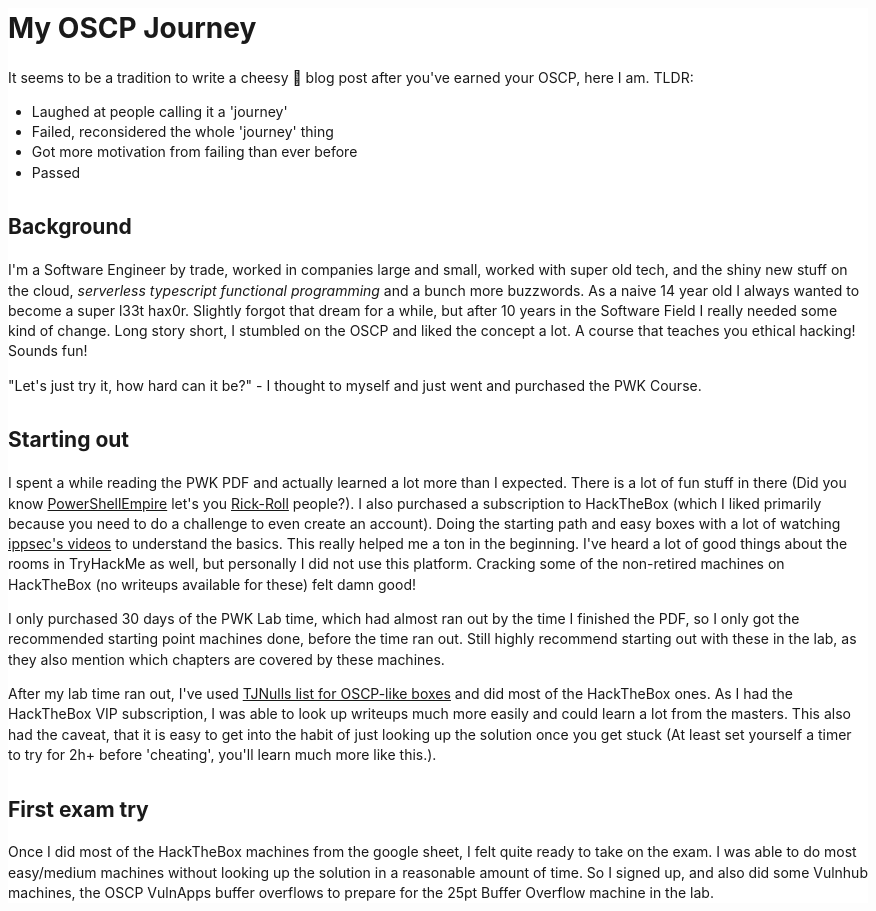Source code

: # My OSCP Journey

It seems to be a tradition to write a cheesy 🧀 blog post after you've earned your OSCP, here I am.
TLDR:
- Laughed at people calling it a 'journey'
- Failed, reconsidered the whole 'journey' thing
- Got more motivation from failing than ever before
- Passed

## Background
I'm a Software Engineer by trade, worked in companies large and small, worked with super old tech, and the shiny new stuff on the cloud, _serverless_ _typescript_ _functional programming_ and a bunch more buzzwords. As a naive 14 year old I always wanted to become a super l33t hax0r. Slightly forgot that dream for a while, but after 10 years in the Software Field I really needed some kind of change. Long story short, I stumbled on the OSCP and liked the concept a lot. A course that teaches you ethical hacking! Sounds fun!

"Let's just try it, how hard can it be?" - I thought to myself and just went and purchased the PWK Course. 

## Starting out
I spent a while reading the PWK PDF and actually learned a lot more than I expected. There is a lot of fun stuff in there (Did you know [PowerShellEmpire](http://www.powershellempire.com/) let's you [Rick-Roll](https://www.youtube.com/watch?v=dQw4w9WgXcQ) people?). I also purchased a subscription to HackTheBox (which I liked primarily because you need to do a challenge to even create an account). Doing the starting path and easy boxes with a lot of watching [ippsec's videos](https://www.youtube.com/c/ippsec/videos) to understand the basics. This really helped me a ton in the beginning. I've heard a lot of good things about the rooms in TryHackMe as well, but personally I did not use this platform. Cracking some of the non-retired machines on HackTheBox (no writeups available for these) felt damn good!

I only purchased 30 days of the PWK Lab time, which had almost ran out by the time I finished the PDF, so I only got the recommended starting point machines done, before the time ran out. Still highly recommend starting out with these in the lab, as they also mention which chapters are covered by these machines.

After my lab time ran out, I've used [TJNulls list for OSCP-like boxes](https://docs.google.com/spreadsheets/d/1dwSMIAPIam0PuRBkCiDI88pU3yzrqqHkDtBngUHNCw8/) and did most of the HackTheBox ones. As I had the HackTheBox VIP subscription, I was able to look up writeups much more easily and could learn a lot from the masters. This also had the caveat, that it is easy to get into the habit of just looking up the solution once you get stuck (At least set yourself a timer to try for 2h+ before 'cheating', you'll learn much more like this.).


## First exam try
Once I did most of the HackTheBox machines from the google sheet, I felt quite ready to take on the exam. I was able to do most easy/medium machines without looking up the solution in a reasonable amount of time.
So I signed up, and also did some Vulnhub machines, the OSCP VulnApps buffer overflows to prepare for the 25pt Buffer Overflow machine in the lab.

........

**What you are asked to do**
Arrange the data from its beginning through the line containing "I'm a Software", both included, as a JSON list of strings with one string per line, leaving out blank lines and the pictures.

**Exercise result**
[
  "Source code",
  ": # My OSCP Journey",
  "It seems to be a tradition to write a cheesy 🧀 blog post after you've earned your OSCP, here I am.",
  "TLDR:",
  "- Laughed at people calling it a 'journey'",
  "- Failed, reconsidered the whole 'journey' thing",
  "- Got more motivation from failing than ever before",
  "- Passed",
  "## Background",
  "I'm a Software Engineer by trade, worked in companies large and small, worked with super old tech, and the shiny new stuff on the cloud, _serverless_ _typescript_ _functional programming_ and a bunch more buzzwords. As a naive 14 year old I always wanted to become a super l33t hax0r. Slightly forgot that dream for a while, but after 10 years in the Software Field I really needed some kind of change. Long story short, I stumbled on the OSCP and liked the concept a lot. A course that teaches you ethical hacking! Sounds fun!"
]